DATA: Begin

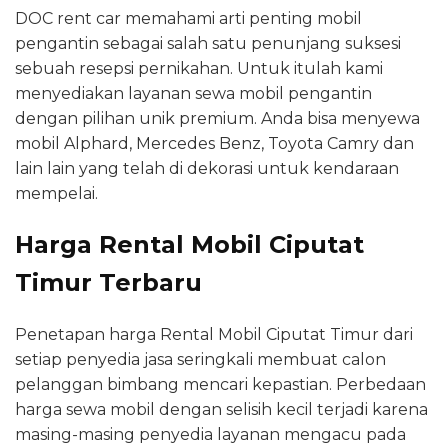
DOC rent car memahami arti penting mobil
pengantin sebagai salah satu penunjang suksesi
sebuah resepsi pernikahan. Untuk itulah kami
menyediakan layanan sewa mobil pengantin
dengan pilihan unik premium. Anda bisa menyewa
mobil Alphard, Mercedes Benz, Toyota Camry dan
lain lain yang telah di dekorasi untuk kendaraan
mempelai.
Harga Rental Mobil Ciputat
Timur Terbaru
Penetapan harga Rental Mobil Ciputat Timur dari
setiap penyedia jasa seringkali membuat calon
pelanggan bimbang mencari kepastian. Perbedaan
harga sewa mobil dengan selisih kecil terjadi karena
masing-masing penyedia layanan mengacu pada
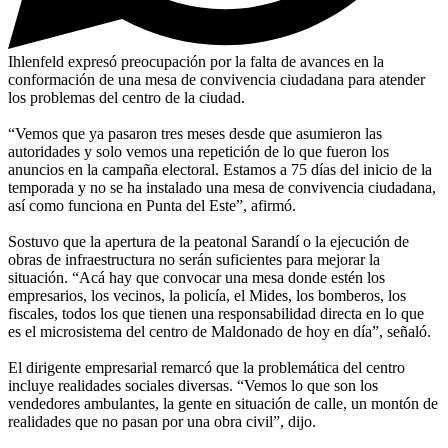
Ihlenfeld expresó preocupación por la falta de avances en la
conformación de una mesa de convivencia ciudadana para atender
los problemas del centro de la ciudad.
“Vemos que ya pasaron tres meses desde que asumieron las
autoridades y solo vemos una repetición de lo que fueron los
anuncios en la campaña electoral. Estamos a 75 días del inicio de la
temporada y no se ha instalado una mesa de convivencia ciudadana,
así como funciona en Punta del Este”, afirmó.
Sostuvo que la apertura de la peatonal Sarandí o la ejecución de
obras de infraestructura no serán suficientes para mejorar la
situación. “Acá hay que convocar una mesa donde estén los
empresarios, los vecinos, la policía, el Mides, los bomberos, los
fiscales, todos los que tienen una responsabilidad directa en lo que
es el microsistema del centro de Maldonado de hoy en día”, señaló.
El dirigente empresarial remarcó que la problemática del centro
incluye realidades sociales diversas. “Vemos lo que son los
vendedores ambulantes, la gente en situación de calle, un montón de
realidades que no pasan por una obra civil”, dijo.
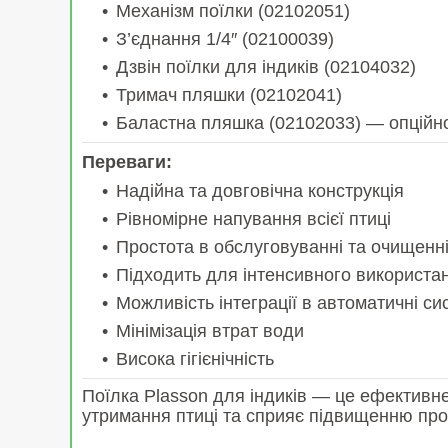
Механізм поїлки (02102051)
З’єднання 1/4″ (02100039)
Дзвін поїлки для індиків (02104032)
Тримач пляшки (02102041)
Баластна пляшка (02102033) — опційн
Переваги:
Надійна та довговічна конструкція
Рівномірне напування всієї птиці
Простота в обслуговуванні та очищенн
Підходить для інтенсивного використа
Можливість інтеграції в автоматичні си
Мінімізація втрат води
Висока гігієнічність
Поїлка Plasson для індиків — це ефективн
утримання птиці та сприяє підвищенню про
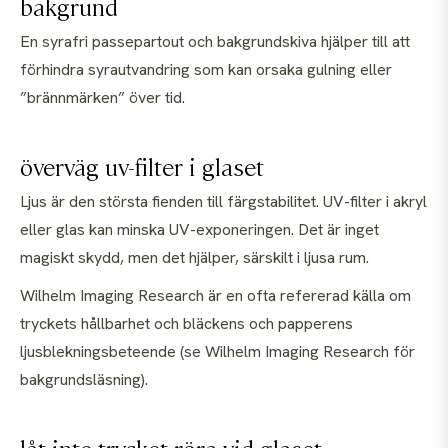
bakgrund
En syrafri passepartout och bakgrundskiva hjälper till att
förhindra syrautvandring som kan orsaka gulning eller
”brännmärken” över tid.
överväg uv-filter i glaset
Ljus är den största fienden till färgstabilitet. UV-filter i akryl
eller glas kan minska UV-exponeringen. Det är inget
magiskt skydd, men det hjälper, särskilt i ljusa rum.
Wilhelm Imaging Research är en ofta refererad källa om
tryckets hållbarhet och bläckens och papperens
ljusblekningsbeteende (se Wilhelm Imaging Research för
bakgrundsläsning).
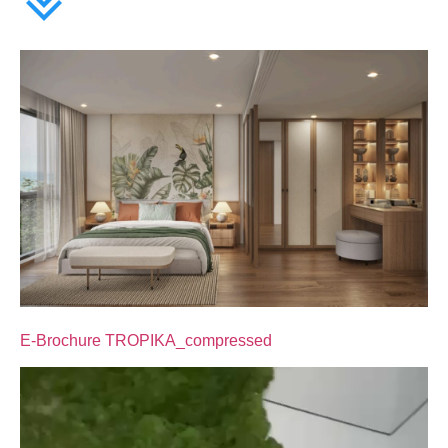
E-Brochure TROPIKA_compressed
Видеоплеер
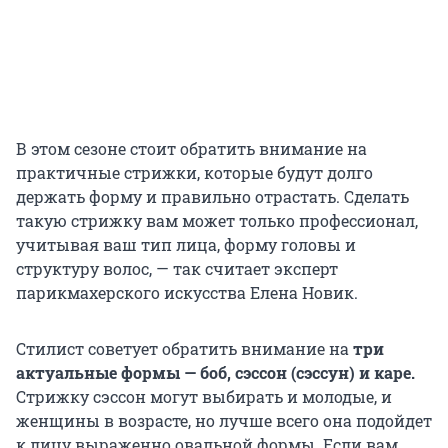
В этом сезоне стоит обратить внимание на
практичные стрижки, которые будут долго
держать форму и правильно отрастать. Сделать
такую стрижку вам может только профессионал,
учитывая ваш тип лица, форму головы и
структуру волос, — так считает эксперт
парикмахерского искусства Елена Новик.
Стилист советует обратить внимание на
три
актуальные формы — боб, сэссон (сэссун) и каре.
Стрижку сэссон могут выбирать и молодые, и
женщины в возрасте, но лучше всего она подойдет
к лицу выраженно овальной формы. Если вам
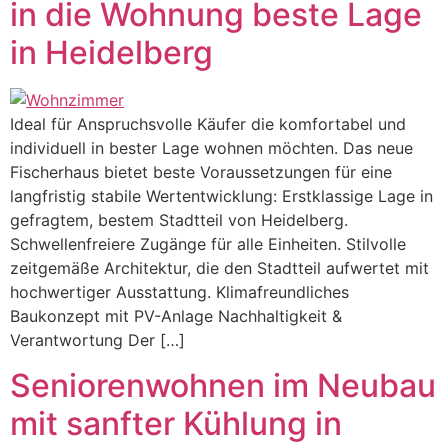
in die Wohnung beste Lage
in Heidelberg
Ideal für Anspruchsvolle Käufer die komfortabel und
individuell in bester Lage wohnen möchten. Das neue
Fischerhaus bietet beste Voraussetzungen für eine
langfristig stabile Wertentwicklung: Erstklassige Lage in
gefragtem, bestem Stadtteil von Heidelberg.
Schwellenfreiere Zugänge für alle Einheiten. Stilvolle
zeitgemäße Architektur, die den Stadtteil aufwertet mit
hochwertiger Ausstattung. Klimafreundliches
Baukonzept mit PV-Anlage Nachhaltigkeit &
Verantwortung Der […]
Seniorenwohnen im Neubau
mit sanfter Kühlung in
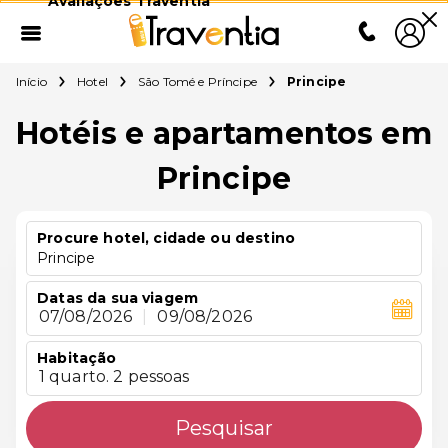
Avaliações Traventia
Início
Hotel
São Tomé e Príncipe
Principe
Hotéis e apartamentos em
Principe
Procure hotel, cidade ou destino
Principe
Datas da sua viagem
07/08/2026
|
09/08/2026
Habitação
1 quarto. 2 pessoas
Pesquisar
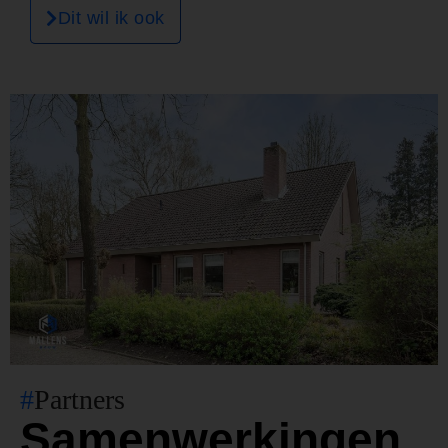
Dit wil ik ook
#
Partners
Samenwerkingen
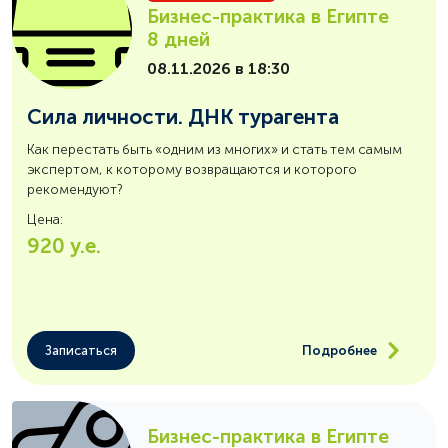
Бизнес-практика в Египте
8 дней
08.11.2026 в 18:30
Сила личности. ДНК турагента
Как перестать быть «одним из многих» и стать тем самым
экспертом, к которому возвращаются и которого
рекомендуют?
Цена:
920
у.е.
Записаться
Подробнее
Бизнес-практика в Египте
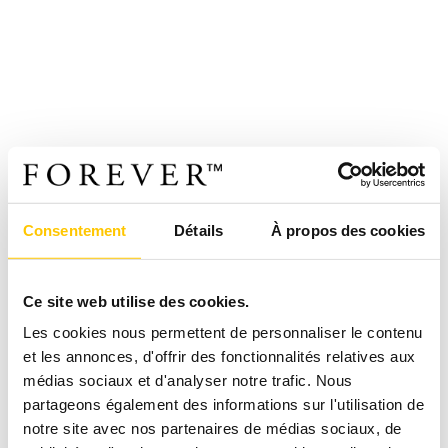
Consentement
Détails
À propos des cookies
Ce site web utilise des cookies.
Les cookies nous permettent de personnaliser le contenu
et les annonces, d'offrir des fonctionnalités relatives aux
médias sociaux et d'analyser notre trafic. Nous
partageons également des informations sur l'utilisation de
notre site avec nos partenaires de médias sociaux, de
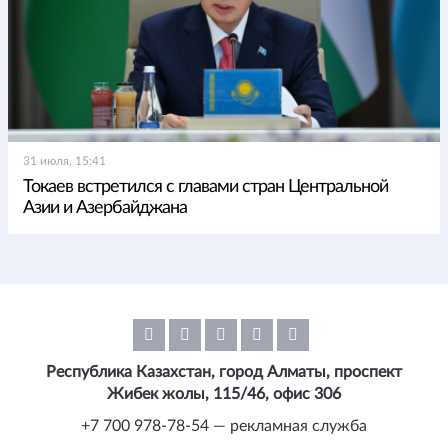
31 июля, 15:41
Токаев встретился с главами стран Центральной
Азии и Азербайджана
Республика Казахстан, город Алматы, проспект
Жибек жолы, 115/46, офис 306
+7 700 978-78-54 — рекламная служба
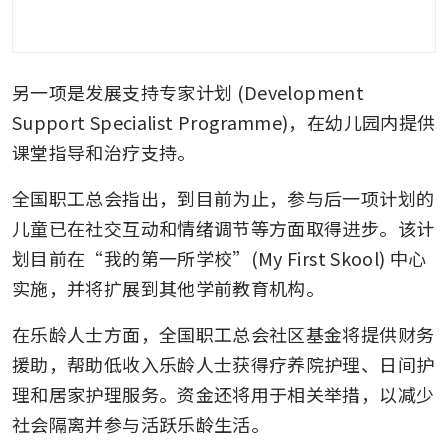
另一项是发展支持专家计划 (Development 
Support Specialist Programme)，在幼儿园内提供
课堂指导和治疗支持。
全国职工总会指出，到目前为止，参与后一项计划的
儿童已在社交互动和情绪调节等方面取得进步。该计
划目前在“我的第一所学校”(My First Skool) 中心
实施，并将扩展到其他学前教育机构。
在乐龄人士方面，全国职工总会社区基金将提供财务
援助，帮助低收入乐龄人士获得疗养院护理、日间护
理和居家护理服务。资金还将用于相关举措，以减少
社会隔离并参与活跃乐龄生活。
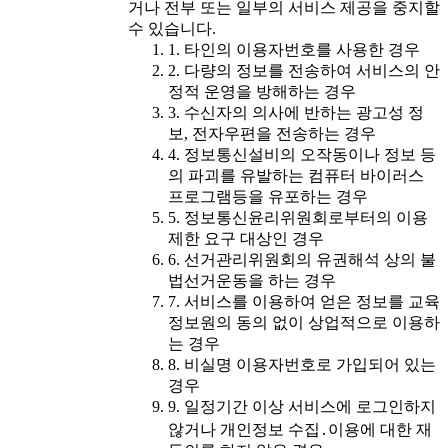
거나 전부 또는 일부의 서비스 제공을 중지할
수 있습니다.
1. 타인의 이용자번호를 사용한 경우
2. 다량의 정보를 전송하여 서비스의 안
정적 운영을 방해하는 경우
3. 수신자의 의사에 반하는 광고성 정
보, 전자우편을 전송하는 경우
4. 정보통신설비의 오작동이나 정보 등
의 파괴를 유발하는 컴퓨터 바이러스
프로그램등을 유포하는 경우
5. 정보통신윤리위원회로부터의 이용
제한 요구 대상인 경우
6. 선거관리위원회의 유권해석 상의 불
법선거운동을 하는 경우
7. 서비스를 이용하여 얻은 정보를 교육
정보원의 동의 없이 상업적으로 이용하
는 경우
8. 비실명 이용자번호로 가입되어 있는
경우
9. 일정기간 이상 서비스에 로그인하지
않거나 개인정보 수집․이용에 대한 재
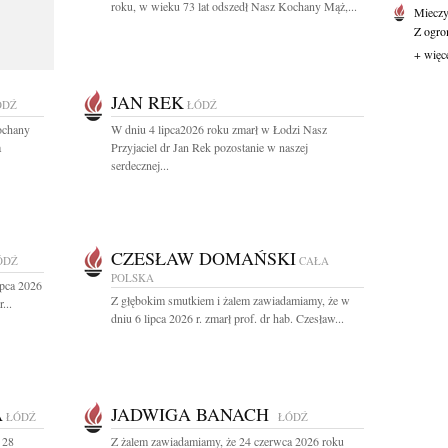
roku, w wieku 73 lat odszedł Nasz Kochany Mąż,...
Mieczy
Z ogro
+ więc
JAN REK
ÓDŹ
ŁÓDŹ
ochany
W dniu 4 lipca2026 roku zmarł w Łodzi Nasz
a
Przyjaciel dr Jan Rek pozostanie w naszej
serdecznej...
CZESŁAW DOMAŃSKI
ÓDŹ
CAŁA
POLSKA
ipca 2026
Z głębokim smutkiem i żalem zawiadamiamy, że w
...
dniu 6 lipca 2026 r. zmarł prof. dr hab. Czesław...
A
JADWIGA BANACH
ŁÓDŹ
ŁÓDŹ
 28
Z żalem zawiadamiamy, że 24 czerwca 2026 roku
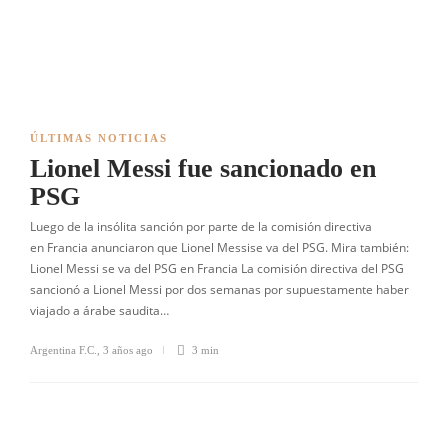
ÚLTIMAS NOTICIAS
Lionel Messi fue sancionado en
PSG
Luego de la insólita sanción por parte de la comisión directiva
en Francia anunciaron que Lionel Messise va del PSG. Mira también:
Lionel Messi se va del PSG en Francia La comisión directiva del PSG
sancionó a Lionel Messi por dos semanas por supuestamente haber
viajado a árabe saudita…
Argentina F.C.
,
3 años ago
3 min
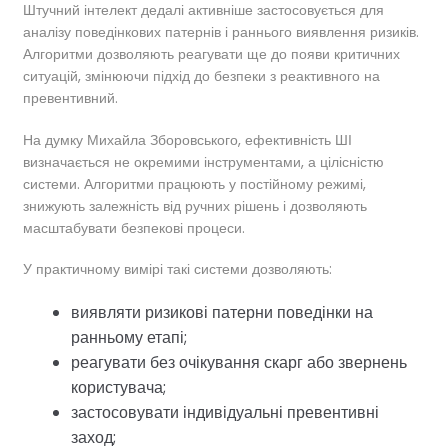
Штучний інтелект дедалі активніше застосовується для
аналізу поведінкових патернів і раннього виявлення ризиків.
Алгоритми дозволяють реагувати ще до появи критичних
ситуацій, змінюючи підхід до безпеки з реактивного на
превентивний.
На думку Михайла Зборовського, ефективність ШІ
визначається не окремими інструментами, а цілісністю
системи. Алгоритми працюють у постійному режимі,
знижують залежність від ручних рішень і дозволяють
масштабувати безпекові процеси.
У практичному вимірі такі системи дозволяють:
виявляти ризикові патерни поведінки на
ранньому етапі;
реагувати без очікування скарг або звернень
користувача;
застосовувати індивідуальні превентивні
заход;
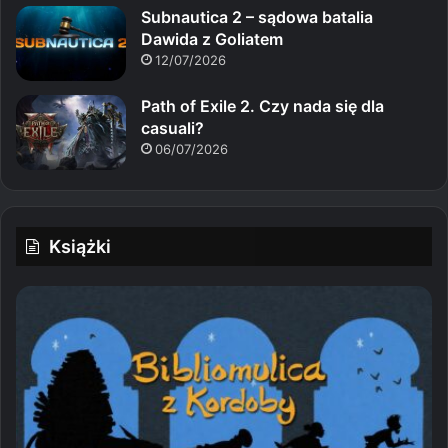
Subnautica 2 – sądowa batalia
Dawida z Goliatem
12/07/2026
Path of Exile 2. Czy nada się dla
casuali?
06/07/2026
Książki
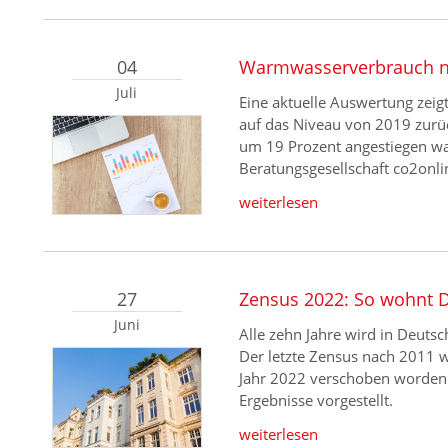
04
Warmwasserverbrauch n
Juli
Eine aktuelle Auswertung zei
auf das Niveau von 2019 zur
um 19 Prozent angestiegen wa
Beratungsgesellschaft co2onli
weiterlesen
27
Zensus 2022: So wohnt 
Juni
Alle zehn Jahre wird in Deuts
Der letzte Zensus nach 2011 
Jahr 2022 verschoben worden.
Ergebnisse vorgestellt.
weiterlesen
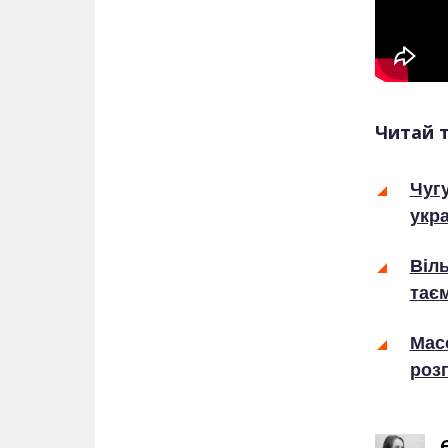
Читай 
Чугу
укра
Віль
таєм
Мас
розп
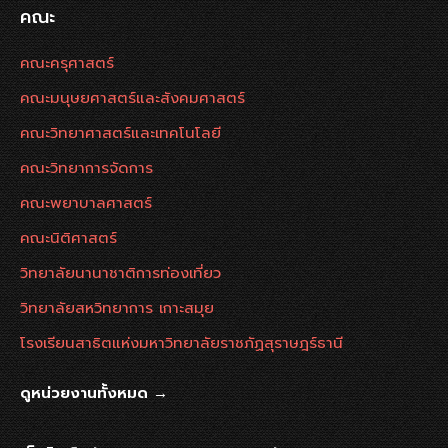
คณะ
คณะครุศาสตร์
คณะมนุษยศาสตร์และสังคมศาสตร์
คณะวิทยาศาสตร์และเทคโนโลยี
คณะวิทยาการจัดการ
คณะพยาบาลศาสตร์
คณะนิติศาสตร์
วิทยาลัยนานาชาติการท่องเที่ยว
วิทยาลัยสหวิทยาการ เกาะสมุย
โรงเรียนสาธิตแห่งมหาวิทยาลัยราชภัฏสุราษฎร์ธานี
ดูหน่วยงานทั้งหมด →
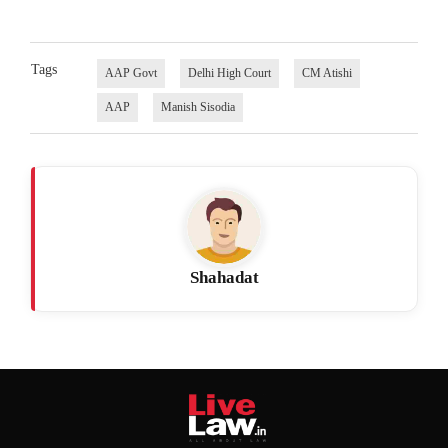
Tags
AAP Govt
Delhi High Court
CM Atishi
AAP
Manish Sisodia
Shahadat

DATA: End

Everything from the line above that contains "Как перестать быть" down to the line that contains "7. 서비스를 이용하여 얻은 정보를 교육" must be reproduced exactly, both ends included. Omit the pictures.

Как перестать быть «одним из многих» и стать тем самым
экспертом, к которому возвращаются и которого
рекомендуют?
Цена:
920
у.е.
Записаться
Подробнее
Бизнес-практика в Египте
Consentement
Détails
À propos des cookies
Ce site web utilise des cookies.
Les cookies nous permettent de personnaliser le contenu
et les annonces, d'offrir des fonctionnalités relatives aux
médias sociaux et d'analyser notre trafic. Nous
partageons également des informations sur l'utilisation de
notre site avec nos partenaires de médias sociaux, de
31 июля, 15:41
Токаев встретился с главами стран Центральной
Азии и Азербайджана
Республика Казахстан, город Алматы, проспект
Жибек жолы, 115/46, офис 306
+7 700 978-78-54 — рекламная служба
另一项是发展支持专家计划 (Development 
Support Specialist Programme)，在幼儿园内提供
课堂指导和治疗支持。
全国职工总会指出，到目前为止，参与后一项计划的
儿童已在社交互动和情绪调节等方面取得进步。该计
划目前在“我的第一所学校”(My First Skool) 中心
实施，并将扩展到其他学前教育机构。
在乐龄人士方面，全国职工总会社区基金将提供财务
援助，帮助低收入乐龄人士获得疗养院护理、日间护
理和居家护理服务。资金还将用于相关举措，以减少
社会隔离并参与活跃乐龄生活。
거나 전부 또는 일부의 서비스 제공을 중지할
수 있습니다.
1. 타인의 이용자번호를 사용한 경우
2. 다량의 정보를 전송하여 서비스의 안
정적 운영을 방해하는 경우
3. 수신자의 의사에 반하는 광고성 정
보, 전자우편을 전송하는 경우
4. 정보통신설비의 오작동이나 정보 등
의 파괴를 유발하는 컴퓨터 바이러스
프로그램등을 유포하는 경우
5. 정보통신윤리위원회로부터의 이용
제한 요구 대상인 경우
6. 선거관리위원회의 유권해석 상의 불
법선거운동을 하는 경우
7. 서비스를 이용하여 얻은 정보를 교육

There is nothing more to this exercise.